PROBLEM DESCRIPTION –
Leave out every picture and set down, exactly, the lines below from the one holding "index tip: (563, 325)" up to and including the one holding "index pip: (879, 480)".

___ AVAILABLE RECORDS

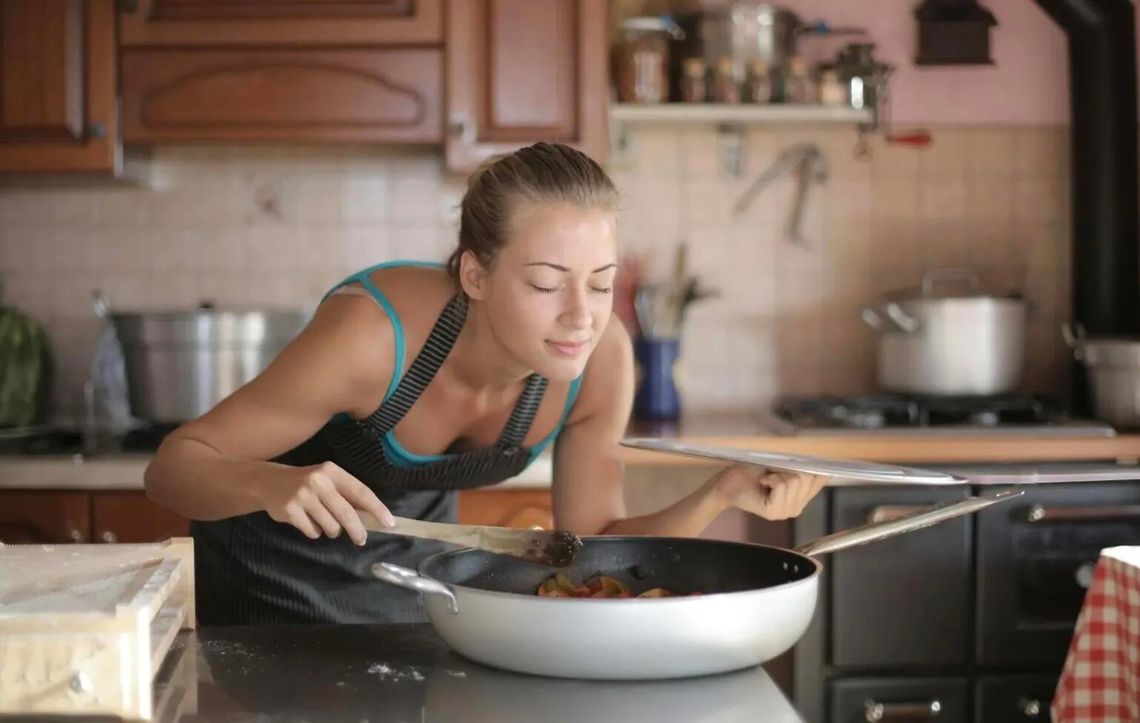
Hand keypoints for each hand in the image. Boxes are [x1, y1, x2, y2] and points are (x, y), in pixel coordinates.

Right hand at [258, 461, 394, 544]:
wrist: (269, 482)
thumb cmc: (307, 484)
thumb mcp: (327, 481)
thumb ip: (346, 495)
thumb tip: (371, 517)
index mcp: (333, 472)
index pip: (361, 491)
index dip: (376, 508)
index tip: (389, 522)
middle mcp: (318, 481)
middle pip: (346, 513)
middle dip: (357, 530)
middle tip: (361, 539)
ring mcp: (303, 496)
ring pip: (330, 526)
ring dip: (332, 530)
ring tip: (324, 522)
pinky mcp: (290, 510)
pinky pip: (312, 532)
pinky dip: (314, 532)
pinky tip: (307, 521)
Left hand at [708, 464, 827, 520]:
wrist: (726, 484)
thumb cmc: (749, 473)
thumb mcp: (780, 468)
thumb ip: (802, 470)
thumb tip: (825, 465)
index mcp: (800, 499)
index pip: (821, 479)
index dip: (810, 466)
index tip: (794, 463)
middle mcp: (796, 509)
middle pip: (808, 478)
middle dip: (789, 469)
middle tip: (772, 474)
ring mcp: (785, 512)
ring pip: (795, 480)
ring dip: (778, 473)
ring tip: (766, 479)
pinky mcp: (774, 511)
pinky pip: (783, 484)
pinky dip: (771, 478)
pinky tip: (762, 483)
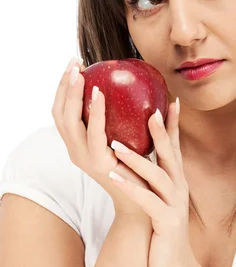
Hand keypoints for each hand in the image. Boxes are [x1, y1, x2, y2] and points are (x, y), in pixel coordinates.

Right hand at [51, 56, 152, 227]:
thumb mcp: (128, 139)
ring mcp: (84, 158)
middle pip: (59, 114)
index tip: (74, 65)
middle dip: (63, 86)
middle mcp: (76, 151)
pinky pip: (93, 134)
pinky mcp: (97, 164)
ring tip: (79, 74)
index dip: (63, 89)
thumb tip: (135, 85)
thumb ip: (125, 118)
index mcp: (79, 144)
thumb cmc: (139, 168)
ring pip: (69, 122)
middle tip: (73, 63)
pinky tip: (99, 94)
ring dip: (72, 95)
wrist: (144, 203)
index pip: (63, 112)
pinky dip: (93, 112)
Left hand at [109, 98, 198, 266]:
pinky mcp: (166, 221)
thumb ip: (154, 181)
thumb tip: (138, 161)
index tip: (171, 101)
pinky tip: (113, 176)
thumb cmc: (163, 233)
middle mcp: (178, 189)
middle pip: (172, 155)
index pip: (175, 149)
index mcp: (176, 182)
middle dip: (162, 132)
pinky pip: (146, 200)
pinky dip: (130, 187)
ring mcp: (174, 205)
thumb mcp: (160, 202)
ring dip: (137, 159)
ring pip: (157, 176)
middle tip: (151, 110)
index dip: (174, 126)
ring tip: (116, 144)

______
___ AVAILABLE RECORDS

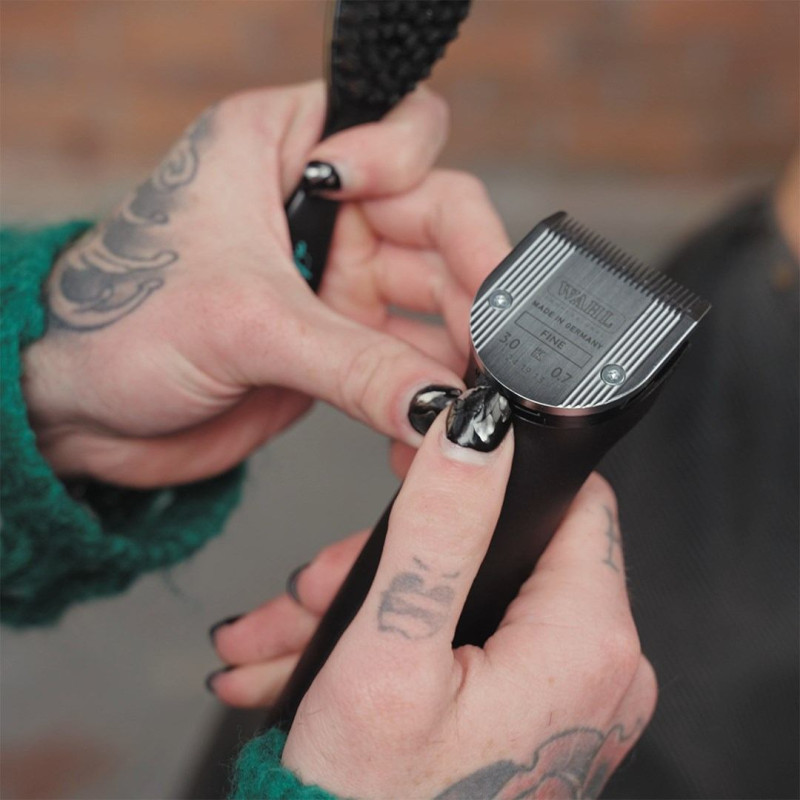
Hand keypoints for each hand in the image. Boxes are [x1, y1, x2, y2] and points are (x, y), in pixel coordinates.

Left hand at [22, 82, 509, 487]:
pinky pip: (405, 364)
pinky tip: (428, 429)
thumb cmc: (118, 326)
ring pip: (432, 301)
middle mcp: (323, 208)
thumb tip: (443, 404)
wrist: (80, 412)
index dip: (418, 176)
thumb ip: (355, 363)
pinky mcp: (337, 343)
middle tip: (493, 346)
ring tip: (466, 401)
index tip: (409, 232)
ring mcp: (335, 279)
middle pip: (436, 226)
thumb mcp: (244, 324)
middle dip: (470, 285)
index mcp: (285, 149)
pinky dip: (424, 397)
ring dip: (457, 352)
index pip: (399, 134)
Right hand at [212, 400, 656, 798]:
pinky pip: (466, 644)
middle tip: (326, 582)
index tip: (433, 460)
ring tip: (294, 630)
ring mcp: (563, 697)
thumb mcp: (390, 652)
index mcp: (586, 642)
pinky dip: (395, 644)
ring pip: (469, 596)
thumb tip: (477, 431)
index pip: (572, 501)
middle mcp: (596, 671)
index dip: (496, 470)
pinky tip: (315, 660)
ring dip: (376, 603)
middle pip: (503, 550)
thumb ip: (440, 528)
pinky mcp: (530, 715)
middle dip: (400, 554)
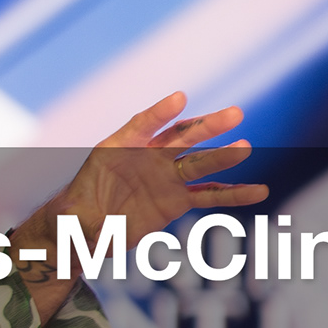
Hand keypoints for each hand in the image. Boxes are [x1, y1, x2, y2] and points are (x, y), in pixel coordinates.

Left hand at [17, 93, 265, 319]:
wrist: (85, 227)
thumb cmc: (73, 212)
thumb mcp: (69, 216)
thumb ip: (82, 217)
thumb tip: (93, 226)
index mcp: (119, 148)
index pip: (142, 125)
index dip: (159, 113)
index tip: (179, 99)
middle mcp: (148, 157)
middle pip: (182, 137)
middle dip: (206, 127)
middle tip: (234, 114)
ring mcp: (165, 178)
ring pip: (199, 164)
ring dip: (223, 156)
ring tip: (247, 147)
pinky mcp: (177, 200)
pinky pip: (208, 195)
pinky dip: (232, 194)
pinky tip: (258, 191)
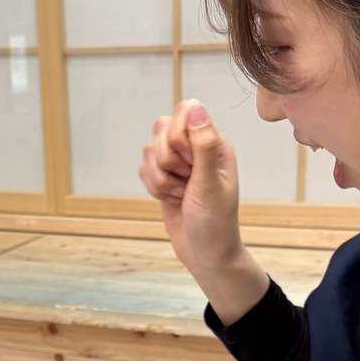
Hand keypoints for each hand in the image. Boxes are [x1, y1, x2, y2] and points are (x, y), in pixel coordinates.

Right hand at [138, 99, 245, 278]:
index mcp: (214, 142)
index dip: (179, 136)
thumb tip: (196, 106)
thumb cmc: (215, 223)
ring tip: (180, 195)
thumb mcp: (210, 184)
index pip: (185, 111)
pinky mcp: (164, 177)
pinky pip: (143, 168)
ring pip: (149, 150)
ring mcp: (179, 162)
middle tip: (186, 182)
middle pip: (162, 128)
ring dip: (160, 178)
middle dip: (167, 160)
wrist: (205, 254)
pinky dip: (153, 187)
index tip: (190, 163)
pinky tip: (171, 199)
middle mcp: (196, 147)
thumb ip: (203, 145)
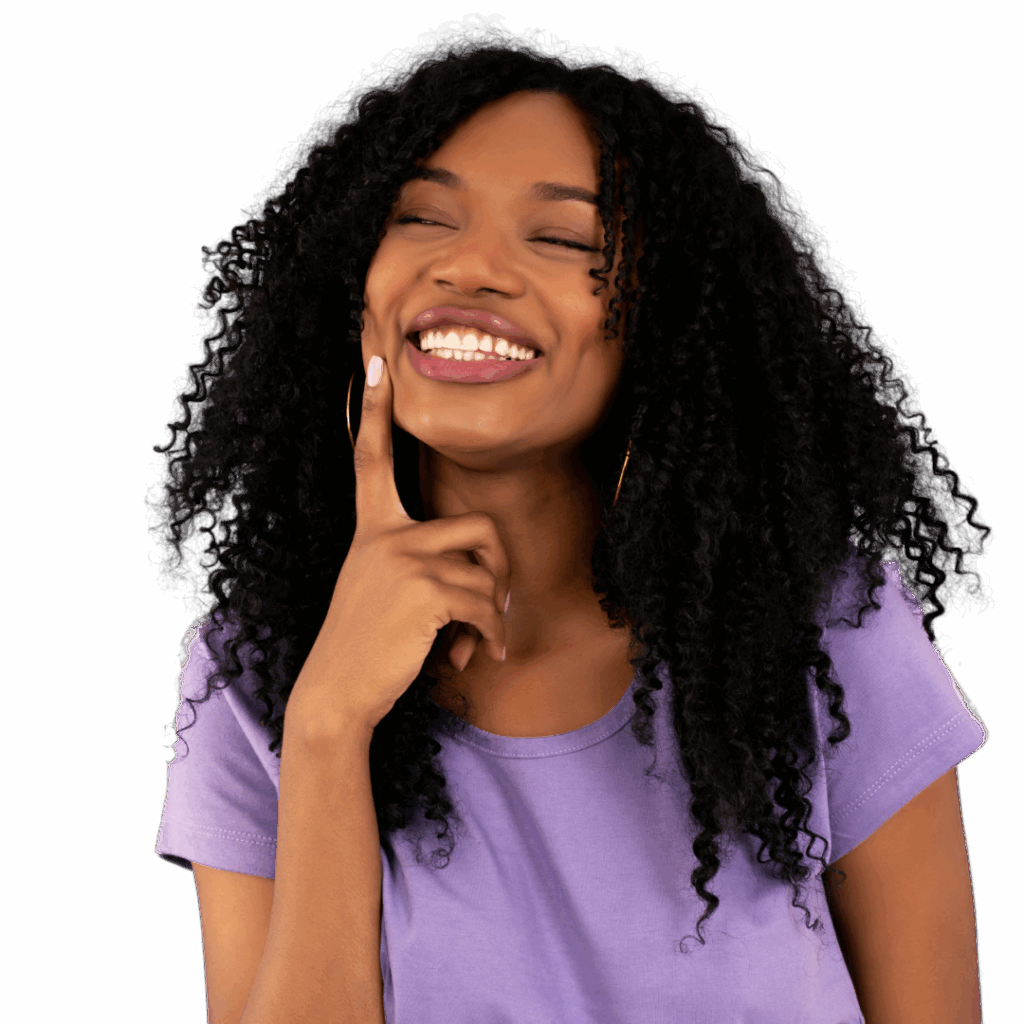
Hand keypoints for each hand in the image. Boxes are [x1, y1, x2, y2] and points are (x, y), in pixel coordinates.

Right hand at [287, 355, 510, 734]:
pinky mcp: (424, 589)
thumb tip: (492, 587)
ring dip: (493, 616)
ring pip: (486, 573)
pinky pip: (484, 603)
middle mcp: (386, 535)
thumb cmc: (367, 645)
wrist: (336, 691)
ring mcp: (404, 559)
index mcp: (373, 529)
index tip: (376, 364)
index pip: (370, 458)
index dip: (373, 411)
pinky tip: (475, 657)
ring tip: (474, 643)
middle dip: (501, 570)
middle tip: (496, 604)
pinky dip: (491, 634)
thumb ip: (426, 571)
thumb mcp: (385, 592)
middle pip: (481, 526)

______
___ AVAILABLE RECORDS

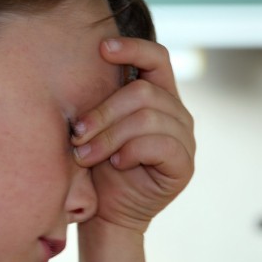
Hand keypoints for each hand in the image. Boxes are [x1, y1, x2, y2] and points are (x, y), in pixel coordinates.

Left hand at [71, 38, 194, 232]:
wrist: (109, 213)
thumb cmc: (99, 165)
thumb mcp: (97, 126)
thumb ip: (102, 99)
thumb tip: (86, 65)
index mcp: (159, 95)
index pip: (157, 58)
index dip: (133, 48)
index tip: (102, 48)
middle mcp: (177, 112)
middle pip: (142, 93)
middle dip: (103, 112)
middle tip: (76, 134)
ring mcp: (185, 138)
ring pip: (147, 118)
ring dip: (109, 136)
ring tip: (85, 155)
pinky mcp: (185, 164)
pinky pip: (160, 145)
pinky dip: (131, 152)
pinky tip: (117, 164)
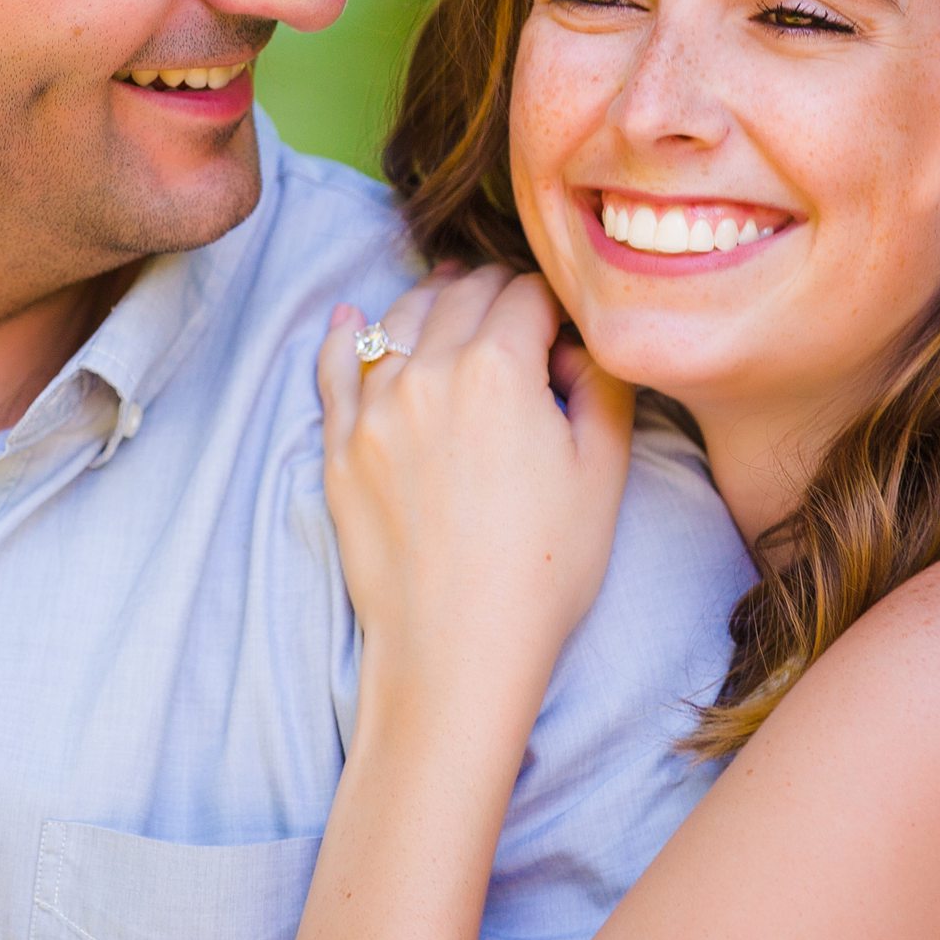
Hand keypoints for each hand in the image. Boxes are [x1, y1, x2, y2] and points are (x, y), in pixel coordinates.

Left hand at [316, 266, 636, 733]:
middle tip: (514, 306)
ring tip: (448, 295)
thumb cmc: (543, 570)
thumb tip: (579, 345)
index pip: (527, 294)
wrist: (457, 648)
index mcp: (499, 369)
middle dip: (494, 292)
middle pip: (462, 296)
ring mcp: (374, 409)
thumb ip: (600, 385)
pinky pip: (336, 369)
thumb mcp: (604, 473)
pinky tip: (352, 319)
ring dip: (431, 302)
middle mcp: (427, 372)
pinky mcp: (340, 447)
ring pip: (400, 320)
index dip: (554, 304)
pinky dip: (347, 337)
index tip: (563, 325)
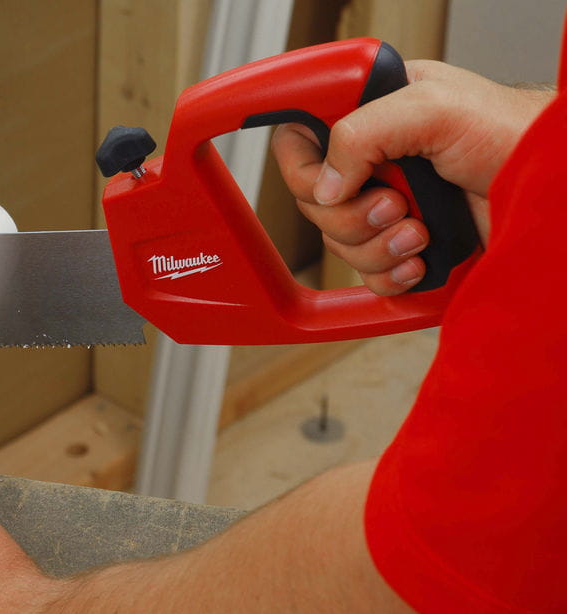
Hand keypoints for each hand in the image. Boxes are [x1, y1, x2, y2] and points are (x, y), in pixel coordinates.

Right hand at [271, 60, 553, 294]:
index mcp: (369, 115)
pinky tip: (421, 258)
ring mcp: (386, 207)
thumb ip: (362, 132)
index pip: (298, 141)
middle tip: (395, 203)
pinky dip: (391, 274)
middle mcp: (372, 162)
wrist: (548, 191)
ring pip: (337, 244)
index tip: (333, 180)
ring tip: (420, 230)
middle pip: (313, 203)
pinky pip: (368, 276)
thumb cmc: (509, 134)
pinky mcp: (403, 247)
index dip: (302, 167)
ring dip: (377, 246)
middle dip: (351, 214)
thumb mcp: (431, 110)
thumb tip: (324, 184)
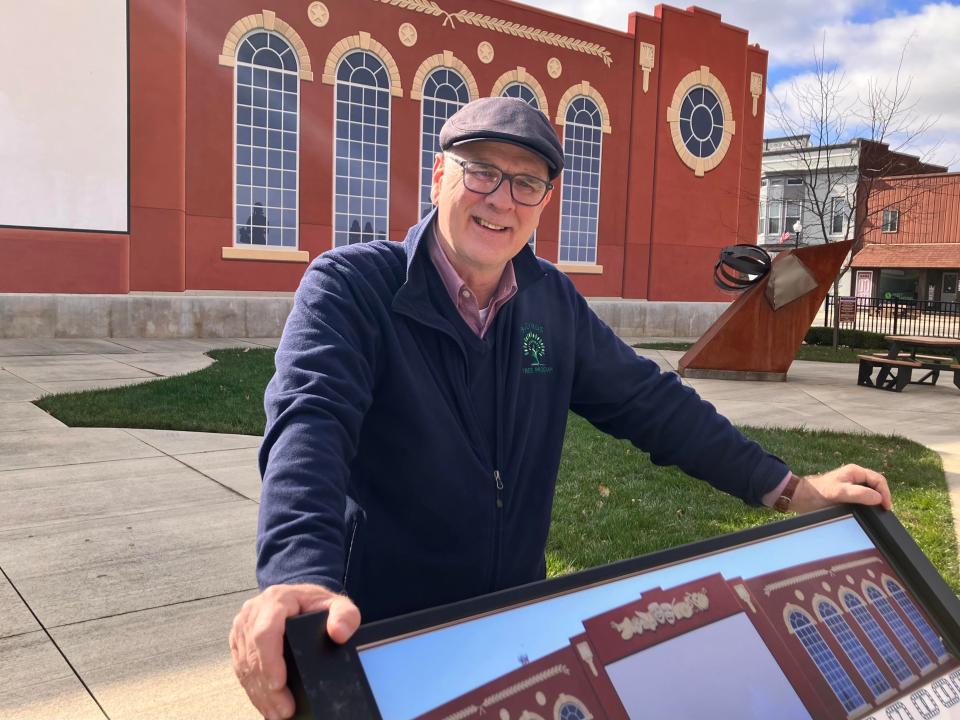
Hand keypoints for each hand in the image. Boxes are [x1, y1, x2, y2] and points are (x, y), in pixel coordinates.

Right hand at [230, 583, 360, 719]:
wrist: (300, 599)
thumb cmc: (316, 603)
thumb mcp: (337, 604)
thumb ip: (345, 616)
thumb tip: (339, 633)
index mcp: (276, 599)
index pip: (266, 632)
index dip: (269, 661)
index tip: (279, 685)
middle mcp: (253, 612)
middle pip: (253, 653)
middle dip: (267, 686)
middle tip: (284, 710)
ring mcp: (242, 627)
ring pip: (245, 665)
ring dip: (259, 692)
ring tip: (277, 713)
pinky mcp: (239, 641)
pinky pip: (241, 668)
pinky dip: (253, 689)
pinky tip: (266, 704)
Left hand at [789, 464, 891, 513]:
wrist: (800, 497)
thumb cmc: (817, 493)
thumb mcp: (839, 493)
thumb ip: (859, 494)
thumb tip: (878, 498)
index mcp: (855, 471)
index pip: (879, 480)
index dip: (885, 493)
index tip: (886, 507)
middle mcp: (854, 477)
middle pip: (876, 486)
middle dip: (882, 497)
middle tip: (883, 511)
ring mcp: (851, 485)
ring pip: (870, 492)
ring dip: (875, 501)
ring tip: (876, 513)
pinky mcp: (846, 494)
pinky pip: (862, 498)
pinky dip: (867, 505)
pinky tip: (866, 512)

______

TASK ANSWER –
index tip: (563, 325)
Hand keypoints for each hand in the image. Boxes are [x1, y1, x2, y2] and points are (x, y), in pixel coordinates.

Right hand at [271, 60, 553, 294]:
index mcp: (369, 115)
pinky tip: (421, 258)
ring mcp: (386, 207)
thumb ip: (362, 132)
index pip: (298, 141)
middle tip: (395, 203)
pinky dip: (391, 274)
middle mcp: (372, 162)
wrist: (548, 191)
ring pip: (337, 244)
index tip: (333, 180)
ring tip: (420, 230)
middle pip: (313, 203)
pinky pip: (368, 276)
thumb cmc: (509, 134)
pinky mcp: (403, 247)
index dip: (302, 167)
ring dip: (377, 246)
middle dip: (351, 214)
thumb mcp: (431, 110)
thumb tip: (324, 184)
Hand keypoints for each hand in the image. Boxes are [x1, y1, x2, y2] and points are (x, y), in pixel coordinates.

Right hand at [230, 583, 360, 719]:
wrist: (300, 599)
thumb cmc: (316, 603)
thumb mcp: (337, 604)
thumb ip: (345, 616)
thumb tip: (339, 633)
index mcp: (276, 599)
index pip: (266, 632)
index dip: (269, 661)
index tip: (279, 685)
middle mcp: (253, 612)
middle pip: (253, 653)
middle dip: (267, 686)
middle tip: (284, 710)
ring mcp: (242, 627)
ring pip: (245, 665)
ring dip: (259, 692)
ring tip: (277, 713)
pinky mcp: (239, 641)
pinky pip: (241, 668)
pinky dip: (253, 689)
pinky tip: (266, 704)
Left hand at [789, 464, 891, 513]:
wrist: (800, 497)
thumb cmc: (817, 493)
thumb mcp: (839, 493)
thumb ip: (859, 494)
thumb tip: (878, 498)
index mcp: (855, 471)
index pip: (879, 480)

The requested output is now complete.